My comment meant, even if you're in remission, you are still diabetic. So if the Libre trial was restricted to diabetics only, you would still be eligible.
I happen to know the Libre trial is open to anyone interested… I got turned down as a T1 only because I was self funding the Libre 2 at the time..(not eligible for trial. I was hoping for a freebie.)
These sensors get registered via the app & the librelink account.

The cynic in me suggests none of this tech is done for the “love of humanity.”

But the libre is still a better bet than “X-ray specs..”
 
And I went from being given insulin ( while in hospital for something else, and not even told) to nothing but diet, via a very short stint of Metformin.
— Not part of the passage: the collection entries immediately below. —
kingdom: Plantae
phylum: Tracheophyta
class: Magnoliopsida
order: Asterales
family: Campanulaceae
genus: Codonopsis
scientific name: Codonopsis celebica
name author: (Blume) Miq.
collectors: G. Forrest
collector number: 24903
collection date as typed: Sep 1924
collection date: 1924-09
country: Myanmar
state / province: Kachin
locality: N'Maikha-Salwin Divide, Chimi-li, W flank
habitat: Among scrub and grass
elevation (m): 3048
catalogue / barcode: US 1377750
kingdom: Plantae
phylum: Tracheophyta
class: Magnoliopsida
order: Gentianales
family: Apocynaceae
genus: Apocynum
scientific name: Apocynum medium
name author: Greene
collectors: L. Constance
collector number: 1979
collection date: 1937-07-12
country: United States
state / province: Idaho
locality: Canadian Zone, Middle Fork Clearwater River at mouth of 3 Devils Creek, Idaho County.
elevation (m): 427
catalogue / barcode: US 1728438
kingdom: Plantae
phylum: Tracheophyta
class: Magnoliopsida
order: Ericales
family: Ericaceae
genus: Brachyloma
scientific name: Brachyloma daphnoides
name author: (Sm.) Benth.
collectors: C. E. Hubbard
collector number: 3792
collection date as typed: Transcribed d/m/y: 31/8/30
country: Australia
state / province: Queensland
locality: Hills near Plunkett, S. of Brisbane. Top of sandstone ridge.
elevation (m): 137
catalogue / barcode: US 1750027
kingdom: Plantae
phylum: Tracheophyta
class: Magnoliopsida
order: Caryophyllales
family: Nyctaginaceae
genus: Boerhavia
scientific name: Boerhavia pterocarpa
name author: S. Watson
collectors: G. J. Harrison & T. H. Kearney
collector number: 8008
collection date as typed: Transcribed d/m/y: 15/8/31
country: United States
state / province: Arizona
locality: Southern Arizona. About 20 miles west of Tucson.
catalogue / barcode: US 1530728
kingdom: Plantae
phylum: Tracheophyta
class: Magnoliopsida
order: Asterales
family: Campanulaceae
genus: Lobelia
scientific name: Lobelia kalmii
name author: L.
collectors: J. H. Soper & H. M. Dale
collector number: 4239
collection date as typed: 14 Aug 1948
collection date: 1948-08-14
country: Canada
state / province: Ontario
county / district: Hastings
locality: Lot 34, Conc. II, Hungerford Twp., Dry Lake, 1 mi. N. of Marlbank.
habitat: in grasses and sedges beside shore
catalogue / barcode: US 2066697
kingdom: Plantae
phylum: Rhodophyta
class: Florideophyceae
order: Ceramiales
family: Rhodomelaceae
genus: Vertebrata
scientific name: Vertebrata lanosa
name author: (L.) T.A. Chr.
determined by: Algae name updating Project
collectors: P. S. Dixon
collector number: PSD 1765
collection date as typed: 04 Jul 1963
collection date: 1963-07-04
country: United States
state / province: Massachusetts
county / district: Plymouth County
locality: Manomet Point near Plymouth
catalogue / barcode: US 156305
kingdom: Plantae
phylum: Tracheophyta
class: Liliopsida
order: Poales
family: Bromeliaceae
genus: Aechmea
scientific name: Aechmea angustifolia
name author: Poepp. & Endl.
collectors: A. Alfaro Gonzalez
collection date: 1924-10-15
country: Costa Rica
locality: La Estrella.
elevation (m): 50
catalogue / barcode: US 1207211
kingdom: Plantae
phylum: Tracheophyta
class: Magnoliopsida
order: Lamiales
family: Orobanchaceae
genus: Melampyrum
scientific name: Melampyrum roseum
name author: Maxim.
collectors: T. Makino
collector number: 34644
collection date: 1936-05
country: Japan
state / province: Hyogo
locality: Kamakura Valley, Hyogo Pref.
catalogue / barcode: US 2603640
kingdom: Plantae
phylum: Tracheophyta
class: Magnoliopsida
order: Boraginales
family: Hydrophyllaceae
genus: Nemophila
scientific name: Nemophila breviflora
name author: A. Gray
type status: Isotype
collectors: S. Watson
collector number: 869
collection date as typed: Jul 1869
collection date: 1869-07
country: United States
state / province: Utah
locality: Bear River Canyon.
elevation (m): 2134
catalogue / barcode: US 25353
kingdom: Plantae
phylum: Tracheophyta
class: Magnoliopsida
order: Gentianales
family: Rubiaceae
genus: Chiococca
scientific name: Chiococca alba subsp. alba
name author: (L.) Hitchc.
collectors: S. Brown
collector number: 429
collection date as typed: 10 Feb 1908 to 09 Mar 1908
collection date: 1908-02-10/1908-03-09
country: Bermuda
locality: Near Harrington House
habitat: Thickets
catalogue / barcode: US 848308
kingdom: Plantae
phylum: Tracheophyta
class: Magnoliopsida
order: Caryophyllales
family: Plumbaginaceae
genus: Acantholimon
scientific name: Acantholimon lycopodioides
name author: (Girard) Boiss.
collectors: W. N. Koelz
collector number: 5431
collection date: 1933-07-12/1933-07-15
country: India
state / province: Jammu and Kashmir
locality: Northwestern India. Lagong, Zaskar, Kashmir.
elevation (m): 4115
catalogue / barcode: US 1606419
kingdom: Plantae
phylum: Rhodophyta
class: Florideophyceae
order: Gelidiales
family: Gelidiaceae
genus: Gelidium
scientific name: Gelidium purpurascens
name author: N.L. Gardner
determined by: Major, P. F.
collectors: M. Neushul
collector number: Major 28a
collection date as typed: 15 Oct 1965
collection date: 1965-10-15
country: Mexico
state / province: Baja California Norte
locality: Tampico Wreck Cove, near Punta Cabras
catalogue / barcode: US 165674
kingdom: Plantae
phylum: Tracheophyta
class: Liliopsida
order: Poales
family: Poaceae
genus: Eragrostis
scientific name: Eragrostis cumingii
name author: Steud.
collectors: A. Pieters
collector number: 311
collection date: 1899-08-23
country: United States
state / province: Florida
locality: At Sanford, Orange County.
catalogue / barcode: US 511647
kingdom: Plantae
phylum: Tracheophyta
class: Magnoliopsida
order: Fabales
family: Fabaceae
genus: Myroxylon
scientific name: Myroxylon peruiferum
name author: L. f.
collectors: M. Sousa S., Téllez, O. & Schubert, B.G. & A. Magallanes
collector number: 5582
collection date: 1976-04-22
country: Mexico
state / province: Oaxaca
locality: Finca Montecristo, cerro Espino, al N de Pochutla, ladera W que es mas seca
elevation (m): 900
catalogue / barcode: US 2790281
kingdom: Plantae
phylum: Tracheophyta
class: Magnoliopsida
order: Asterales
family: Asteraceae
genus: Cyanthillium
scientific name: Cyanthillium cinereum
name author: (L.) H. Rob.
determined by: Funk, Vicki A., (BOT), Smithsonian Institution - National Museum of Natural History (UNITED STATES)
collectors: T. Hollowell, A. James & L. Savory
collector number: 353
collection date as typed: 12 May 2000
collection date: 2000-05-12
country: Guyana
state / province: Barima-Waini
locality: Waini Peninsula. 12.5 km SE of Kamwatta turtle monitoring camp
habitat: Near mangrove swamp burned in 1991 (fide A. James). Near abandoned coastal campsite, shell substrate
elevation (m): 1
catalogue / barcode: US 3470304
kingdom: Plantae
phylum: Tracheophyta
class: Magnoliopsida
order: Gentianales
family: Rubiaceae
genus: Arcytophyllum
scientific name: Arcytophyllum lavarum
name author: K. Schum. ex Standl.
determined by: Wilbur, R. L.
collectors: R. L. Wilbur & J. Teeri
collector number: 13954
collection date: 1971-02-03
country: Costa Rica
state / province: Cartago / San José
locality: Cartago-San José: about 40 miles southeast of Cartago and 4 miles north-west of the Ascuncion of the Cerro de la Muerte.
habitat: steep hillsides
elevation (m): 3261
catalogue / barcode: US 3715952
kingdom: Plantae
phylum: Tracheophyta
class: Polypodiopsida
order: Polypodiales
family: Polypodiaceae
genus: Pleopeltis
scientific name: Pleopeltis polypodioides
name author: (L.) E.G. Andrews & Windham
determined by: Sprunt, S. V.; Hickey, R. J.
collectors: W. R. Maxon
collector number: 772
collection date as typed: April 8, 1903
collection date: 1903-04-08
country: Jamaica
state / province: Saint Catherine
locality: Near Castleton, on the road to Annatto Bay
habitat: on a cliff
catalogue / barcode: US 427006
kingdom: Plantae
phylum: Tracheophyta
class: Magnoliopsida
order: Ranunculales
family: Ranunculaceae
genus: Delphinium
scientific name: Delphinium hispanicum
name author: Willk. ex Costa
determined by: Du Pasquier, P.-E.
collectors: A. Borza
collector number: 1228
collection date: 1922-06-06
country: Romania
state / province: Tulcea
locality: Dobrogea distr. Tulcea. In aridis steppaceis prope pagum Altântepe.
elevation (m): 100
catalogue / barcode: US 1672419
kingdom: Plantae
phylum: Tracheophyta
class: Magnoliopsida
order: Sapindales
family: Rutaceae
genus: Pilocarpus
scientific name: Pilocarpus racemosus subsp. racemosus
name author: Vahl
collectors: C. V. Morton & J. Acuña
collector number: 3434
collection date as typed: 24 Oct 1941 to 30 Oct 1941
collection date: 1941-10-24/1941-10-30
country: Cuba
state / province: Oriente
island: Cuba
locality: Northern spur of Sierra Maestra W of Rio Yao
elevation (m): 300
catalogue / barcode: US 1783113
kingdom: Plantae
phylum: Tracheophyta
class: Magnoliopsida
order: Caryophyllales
So sometimes it can be done.
 
It really is a failure of regulation that these devices are still advertised and sold when they simply do not work.

For non diabetics whose BG stays within a tight range, of course a random value from within that range won't be very far off the true one, but it appears there's no actual correlation at all (which makes sense, because the claimed technology doesn't exist yet and nobody has ever demonstrated such a device working in real tests).

For anyone with more variable BG for whom such a device would be useful if it worked, paying attention to these faked values could be seriously harmful. For instance, someone with undiagnosed T2 could delay diagnosis and treatment because of the false reassurance from the watch that their sugars were normal.
For someone on insulin it would be disastrous.